TASK BRIEF —
An exact reproduction of the lines below, from the first through the one with "(dashed_line_gap_ratio 3.000000)", is the whole answer; pictures have no place in it.

DATA EXTRACTS —
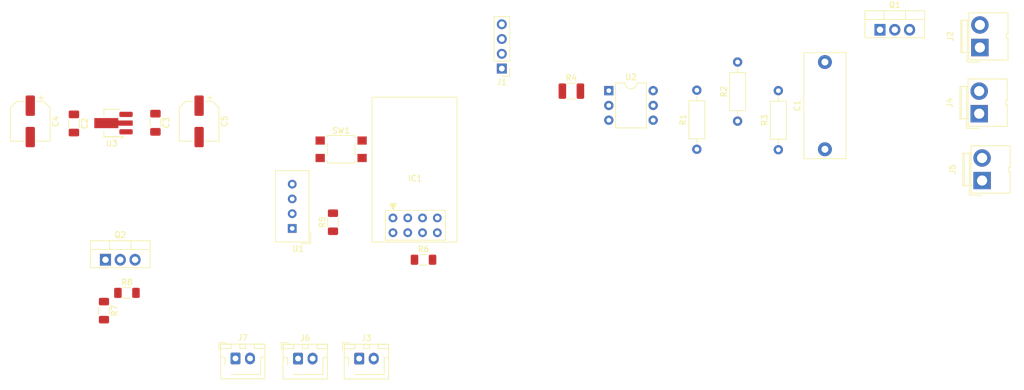
<source format=kicad_pcb>
(kicad_pcb
	(version 20240108)
	(generator "pcbnew")
	(generator_version "8.0")
	(general
		(thickness 1.6)
		(legacy_teardrops no)
	)
	(paper "A4")
	(layers
		(0 "F.Cu" signal)
		(31 "B.Cu" signal)
		(32 "B.Adhes" user "B.Adhesive")
		(33 "F.Adhes" user "F.Adhesive")
		(34 "B.Paste" user)
		(35 "F.Paste" user)
		(36 "B.SilkS" user "B.Silkscreen")
		(37 "F.SilkS" user "F.Silkscreen")
		(38 "B.Mask" user)
		(39 "F.Mask" user)
		(40 "Dwgs.User" user "User.Drawings")
		(41 "Cmts.User" user "User.Comments")
		(42 "Eco1.User" user "User.Eco1")
		(43 "Eco2.User" user "User.Eco2")
		(44 "Edge.Cuts" user)
		(45 "Margin" user)
		(46 "B.CrtYd" user "B.Courtyard")
		(47 "F.CrtYd" user "F.Courtyard")
		(48 "B.Fab" user)
		(49 "F.Fab" user)
		(50 "User.1" user)
		(51 "User.2" user)
		(52 "User.3" user)
		(53 "User.4" user)
		(54 "User.5" user)
		(55 "User.6" user)
		(56 "User.7" user)
		(57 "User.8" user)
		(58 "User.9" user)
	)
	(setup
		(pad_to_mask_clearance 0)
		(allow_soldermask_bridges_in_footprints no)
		(pcbplotparams
			(layerselection 0x00010fc_ffffffff)
			(plot_on_all_layers_selection 0x0000000_00000000)
			(disableapertmacros no)
			(usegerberextensions no)
			(usegerberattributes yes)
			(usegerberadvancedattributes yes)
			(creategerberjobfile yes)
			(dashed_line_dash_ratio 12.000000)
			(dashed_line_gap_ratio 3.000000)
			(svgprecision 4)
			(plotframeref no)
			(viasonmask no)
			(mode 1)
			(useauxorigin no)
			(hpglpennumber 1)
			(hpglpenspeed 20)
			(hpglpendiameter 15.000000)
			(pdf_front_fp_property_popups yes)
			(pdf_back_fp_property_popups yes)
			(dxfpolygonmode yes)
			(dxfimperialunits yes)
			(dxfusepcbnewfont yes)
			(psnegative no)
			(psa4output no)
			(plotreference yes)
			(plotvalue yes)
			(plotfptext yes)
			(plotinvisibletext no)
			(sketchpadsonfab no)
			(subtractmaskfromsilk no)
			(outputformat 1)
			(mirror no)
			(drillshape 1)
			(scaleselection 1)
			(outputdirectory "")
		)
	)
	(net 0 "")
	(net 1 "Net-(Q1-G)")
	(net 2 "IO2")
	(net 3 "unconnected-(U1-NC-Pad3)")
	(net 4 "GND")
	(net 5 "+3.3V")
	(net 6 "Net-(IC1-EN)")
	(net 7 "IO0")
	(net 8 "unconnected-(IC1-RST-Pad7)")
	(net 9 "Net-(R1-Pad2)")
	(net 10 "Net-(R4-Pad2)")
	(net 11 "unconnected-(U2-NC-Pad5)")
	(net 12 "unconnected-(U2-NC-Pad3)")
	(net 13 "Net-(C1-Pad1)")
	(net 14 "+12V")
	(net 15 "RX")
	(net 16 "tx")
	(net 17 "Net-(Q2-G)")
	(net 18 "coller")
	(net 19 "L")
	(net 20 "L1")
	(net 21 "N")
	(footprint "Package_DIP:DIP-6_W7.62mm" (layer "F.Cu") (at 245.88 94.42))
	(footprint "Sensor:Aosong_DHT11_5.5x12.0_P2.54mm" (layer "F.Cu") (at 191.5 118.12 180))
	(footprint "Capacitor_SMD:CP_Elec_6.3x7.7" (layer "F.Cu") (at 146.5 99.7 -90))
	(footprint "Capacitor_THT:C_Rect_L18.0mm_W7.0mm_P15.00mm_FKS3_FKP3" (layer "F.Cu") (at 283 104.5 90))
	(footprint "Resistor_SMD:R_1206_3216Metric_Pad1.30x1.75mm_HandSolder" (layer "F.Cu") (at 159.1575 132.25 -90))
	(footprint "Connector:JWT_A3963_1x02_P3.96mm_Vertical" (layer "F.Cu") (at 310 109.88 90))
	(footprint "Connector_PinHeader_2.54mm:PinHeader_1x04_P2.54mm_Vertical" (layer "F.Cu") (at 227.5 90.62 180))
	(footprint "Resistor_THT:R_Axial_DIN0207_L6.3mm_D2.5mm_P10.16mm_Horizontal" (layer "F.Cu") (at 261 104.5 90))
	(footprint "Capacitor_SMD:C_1206_3216Metric_Pad1.33x1.80mm_HandSolder" (layer "F.Cu") (at 154 100.0625 -90))
	(footprint "Resistor_SMD:R_1210_3225Metric_Pad1.30x2.65mm_HandSolder" (layer "F.Cu") (at 239.45 94.5))
	(footprint "Connector_JST:JST_XH_B2B-XH-AM_1x02_P2.50mm_Vertical" (layer "F.Cu") (at 203 140.5))
	(footprint "Connector_JST:JST_XH_B2B-XH-AM_1x02_P2.50mm_Vertical" (layer "F.Cu") (at 192.5 140.5))
	(footprint "Capacitor_SMD:C_1206_3216Metric_Pad1.33x1.80mm_HandSolder" (layer "F.Cu") (at 168 99.9375 -90))
	(footprint "Connector:JWT_A3963_1x02_P3.96mm_Vertical" (layer "F.Cu") (at 309.5 98.38 90))
	(footprint "RF_Module:ESP-01" (layer "F.Cu") (at 208.8 116.31))
	(footprint "Resistor_THT:R_Axial_DIN0207_L6.3mm_D2.5mm_P10.16mm_Horizontal" (layer "F.Cu") (at 275 104.58 90))
	(footprint "Resistor_THT:R_Axial_DIN0207_L6.3mm_D2.5mm_P10.16mm_Horizontal" (layer "F.Cu") (at 268 99.66 90))
	(footprint "Package_TO_SOT_THT:TO-220-3_Vertical" (layer "F.Cu") (at 159.42 123.5))
	(footprint "Package_TO_SOT_THT:TO-220-3_Vertical" (layer "F.Cu") (at 292.46 83.945))
	(footprint "Resistor_SMD:R_1206_3216Metric_Pad1.30x1.75mm_HandSolder" (layer "F.Cu") (at 198.5 117.05 90))
	(footprint "Connector_JST:JST_XH_B2B-XH-AM_1x02_P2.50mm_Vertical" (layer "F.Cu") (at 181.75 140.475))
	(footprint "Capacitor_SMD:CP_Elec_6.3x7.7" (layer "F.Cu") (at 175.5 99.7 -90))
	(footprint "Package_TO_SOT_SMD:SOT-89-3_Handsoldering" (layer "F.Cu") (at 160.5 100 180))
	(footprint "Button_Switch_SMD:SW_SPST_TL3305A" (layer "F.Cu") (at 199.9 104.5))
	(footprint "Connector:JWT_A3963_1x02_P3.96mm_Vertical" (layer "F.Cu") (at 309.62 87 90))
	(footprint "Resistor_SMD:R_1206_3216Metric_Pad1.30x1.75mm_HandSolder" (layer "F.Cu") (at 214.05 123.5))
	(footprint "Resistor_SMD:R_1206_3216Metric_Pad1.30x1.75mm_HandSolder" (layer "F.Cu") (at 163.1075 129.2))
)

</source>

WORKED SOLUTION —
<source format=kicad_pcb>
(kicad_pcb
	(version 20240108)
	(generator "pcbnew")
	(generator_version "8.0")
	(general
		(thickness 1.6)
		(legacy_teardrops no)
	)
	(paper "A4")
	(layers
		(0 "F.Cu" signal)
		(31 "B.Cu" signal)
		(32 "B.Adhes" user "B.Adhesive")
		(33 "F.Adhes" user "F.Adhesive")
		(34 "B.Paste" user)
		(35 "F.Paste" user)
		(36 "B.SilkS" user "B.Silkscreen")
		(37 "F.SilkS" user "F.Silkscreen")
		(38 "B.Mask" user)
		(39 "F.Mask" user)
		(40 "Dwgs.User" user "User.Drawings")
		(41 "Cmts.User" user "User.Comments")
		(42 "Eco1.User" user "User.Eco1")
		(43 "Eco2.User" user "User.Eco2")
		(44 "Edge.Cuts" user)
		(45 "Margin" user)
		(46 "B.CrtYd" user "B.Courtyard")
		(47 "F.CrtYd" user "F.Courtyard")
		(48 "B.Fab" user)
		(49 "F.Fab" user)
		(50 "User.1" user)
		(51 "User.2" user)
		(52 "User.3" user)
		(53 "User.4" user)
		(54 "User.5" user)
		(55 "User.6" user)
		(56 "User.7" user)
		(57 "User.8" user)
		(58 "User.9" user)
	)
	(setup
		(pad_to_mask_clearance 0)
		(allow_soldermask_bridges_in_footprints no)
		(pcbplotparams
			(layerselection 0x00010fc_ffffffff)
			(plot_on_all_layers_selection 0x0000000_00000000)
			(disableapertmacros no)
			(usegerberextensions no)
			(usegerberattributes yes)
			(usegerberadvancedattributes yes)
			(creategerberjobfile yes)
			(dashed_line_dash_ratio 12.000000)
			(dashed_line_gap_ratio 3.000000)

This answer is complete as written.